Gold price is widely followed in financial markets around the world.
Furthermore, Gold was the basis of economic capitalism for hundreds of years until the repeal of the Gold standard, which led to the expansion of a fiat currency system in which paper money doesn’t have an implied backing with any physical form of monetization.
Finally, AU is the code for Gold on the Periodic table of elements, and the price above is Gold quoted in US Dollars, which is the common yardstick for measuring the value of Gold across the world.
Key reports/ factors that move GOLD market
- Any world events
Financial crises and elections create financial uncertainty and in turn, impact demand for and the price of gold.
- Non-Farm Payroll
1st Friday of month by Bureau of Labor Statistics; indicates how many jobs U.S. economy has added /lost in last month, key driver of Fed policy and indicator of economic growth.
- Quarterly Gross Domestic Product Estimates
Monetary value of all finished goods and services produced within a country; broadly measures overall economic activity.
- CPI (Consumer Price Index)
Mid-month by BLS; measures inflation or cost-of-living changes, tracking the average price of a basket of goods and services. Is a key driver of Fed policy.
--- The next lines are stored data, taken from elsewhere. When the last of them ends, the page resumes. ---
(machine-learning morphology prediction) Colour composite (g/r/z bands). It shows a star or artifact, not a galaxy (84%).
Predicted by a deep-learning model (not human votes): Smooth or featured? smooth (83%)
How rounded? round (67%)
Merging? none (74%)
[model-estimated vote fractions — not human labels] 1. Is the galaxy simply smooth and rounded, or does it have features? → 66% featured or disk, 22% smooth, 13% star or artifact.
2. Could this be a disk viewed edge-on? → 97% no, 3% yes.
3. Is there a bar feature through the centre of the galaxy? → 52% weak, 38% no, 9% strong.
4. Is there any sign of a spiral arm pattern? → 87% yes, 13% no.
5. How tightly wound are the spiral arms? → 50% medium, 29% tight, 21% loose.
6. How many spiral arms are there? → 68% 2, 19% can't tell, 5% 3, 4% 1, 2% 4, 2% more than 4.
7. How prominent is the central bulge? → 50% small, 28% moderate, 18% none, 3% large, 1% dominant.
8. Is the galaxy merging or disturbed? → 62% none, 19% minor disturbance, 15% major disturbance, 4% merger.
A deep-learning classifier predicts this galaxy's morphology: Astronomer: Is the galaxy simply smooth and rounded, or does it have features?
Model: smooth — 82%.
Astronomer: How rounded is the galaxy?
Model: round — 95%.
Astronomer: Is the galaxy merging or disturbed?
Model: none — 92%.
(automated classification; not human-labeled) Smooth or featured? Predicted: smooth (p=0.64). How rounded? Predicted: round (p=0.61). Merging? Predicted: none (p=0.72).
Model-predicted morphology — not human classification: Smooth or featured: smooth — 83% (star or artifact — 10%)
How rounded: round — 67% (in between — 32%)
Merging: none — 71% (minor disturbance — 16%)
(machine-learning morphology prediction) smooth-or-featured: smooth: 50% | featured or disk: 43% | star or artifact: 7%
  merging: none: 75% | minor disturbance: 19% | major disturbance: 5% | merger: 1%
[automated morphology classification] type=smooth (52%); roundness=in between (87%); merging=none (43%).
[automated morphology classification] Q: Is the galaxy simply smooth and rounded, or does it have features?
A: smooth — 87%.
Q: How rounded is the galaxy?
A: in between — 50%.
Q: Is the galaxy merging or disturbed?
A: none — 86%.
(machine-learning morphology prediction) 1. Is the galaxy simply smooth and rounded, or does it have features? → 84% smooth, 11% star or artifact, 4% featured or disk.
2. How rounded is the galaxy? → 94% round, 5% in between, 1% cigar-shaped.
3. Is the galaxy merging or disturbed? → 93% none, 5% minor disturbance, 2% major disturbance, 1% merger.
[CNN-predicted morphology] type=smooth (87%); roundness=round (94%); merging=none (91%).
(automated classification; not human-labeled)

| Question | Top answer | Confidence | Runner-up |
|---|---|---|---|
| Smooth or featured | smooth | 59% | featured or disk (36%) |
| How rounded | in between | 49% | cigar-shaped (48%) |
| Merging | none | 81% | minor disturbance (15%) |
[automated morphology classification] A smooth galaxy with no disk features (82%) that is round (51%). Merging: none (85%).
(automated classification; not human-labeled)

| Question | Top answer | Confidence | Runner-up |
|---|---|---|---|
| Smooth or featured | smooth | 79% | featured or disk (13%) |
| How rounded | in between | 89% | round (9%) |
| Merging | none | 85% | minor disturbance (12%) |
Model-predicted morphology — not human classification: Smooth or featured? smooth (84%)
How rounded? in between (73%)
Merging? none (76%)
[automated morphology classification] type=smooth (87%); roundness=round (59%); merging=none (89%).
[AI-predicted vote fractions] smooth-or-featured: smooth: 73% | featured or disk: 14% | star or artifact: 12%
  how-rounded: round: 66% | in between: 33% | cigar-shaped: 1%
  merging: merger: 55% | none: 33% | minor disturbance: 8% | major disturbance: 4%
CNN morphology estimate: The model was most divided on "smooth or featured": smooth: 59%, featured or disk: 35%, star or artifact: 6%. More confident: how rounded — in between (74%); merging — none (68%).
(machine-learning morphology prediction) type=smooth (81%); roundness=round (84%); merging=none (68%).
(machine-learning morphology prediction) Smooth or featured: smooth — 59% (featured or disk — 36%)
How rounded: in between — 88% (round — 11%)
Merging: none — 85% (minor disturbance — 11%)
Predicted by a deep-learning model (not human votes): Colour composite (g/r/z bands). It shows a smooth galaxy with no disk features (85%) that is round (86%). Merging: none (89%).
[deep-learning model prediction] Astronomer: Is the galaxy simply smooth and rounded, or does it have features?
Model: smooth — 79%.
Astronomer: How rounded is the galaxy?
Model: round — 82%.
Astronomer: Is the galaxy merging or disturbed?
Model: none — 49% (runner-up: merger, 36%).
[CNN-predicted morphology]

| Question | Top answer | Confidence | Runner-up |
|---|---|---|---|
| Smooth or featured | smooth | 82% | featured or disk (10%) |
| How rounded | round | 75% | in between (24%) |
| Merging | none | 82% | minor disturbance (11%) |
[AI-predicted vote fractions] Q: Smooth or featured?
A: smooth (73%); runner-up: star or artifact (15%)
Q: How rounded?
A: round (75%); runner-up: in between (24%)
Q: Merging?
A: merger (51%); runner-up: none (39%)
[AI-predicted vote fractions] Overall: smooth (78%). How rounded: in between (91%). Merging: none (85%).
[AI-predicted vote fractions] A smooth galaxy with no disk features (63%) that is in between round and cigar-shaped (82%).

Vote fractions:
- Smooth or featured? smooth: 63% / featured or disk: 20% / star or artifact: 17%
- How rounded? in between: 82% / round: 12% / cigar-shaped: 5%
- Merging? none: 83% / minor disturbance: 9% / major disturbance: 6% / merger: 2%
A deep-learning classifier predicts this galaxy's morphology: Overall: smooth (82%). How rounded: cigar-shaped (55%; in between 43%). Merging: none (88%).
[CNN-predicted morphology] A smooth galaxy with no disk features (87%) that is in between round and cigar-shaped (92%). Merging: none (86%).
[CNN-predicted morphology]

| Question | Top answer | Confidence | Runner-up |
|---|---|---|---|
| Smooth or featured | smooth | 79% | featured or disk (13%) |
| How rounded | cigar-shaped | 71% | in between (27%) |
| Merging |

- FOMC (Federal Open Markets Committee)
Meets 8 times a year to set U.S. monetary policy and key interest rate changes; gold markets rise with rate cuts and vice versa.
- U.S. Dollar Index
Measures the value of U.S. dollar relative to a basket of currencies for the U.S.’s most significant trading partners.
- Central Bank monetary policy announcements
Affect size/growth rate of a nation’s money supply, and in turn, interest rates; can include key interest rate changes, buying/selling government bonds, reserve requirements changes.
- PPI (Producer Price Index)
2nd or 3rd week of the month by BLS; a weighted index of prices measured at the wholesale, or producer level; shows trends within the wholesale markets, manufacturing industries & commodities markets.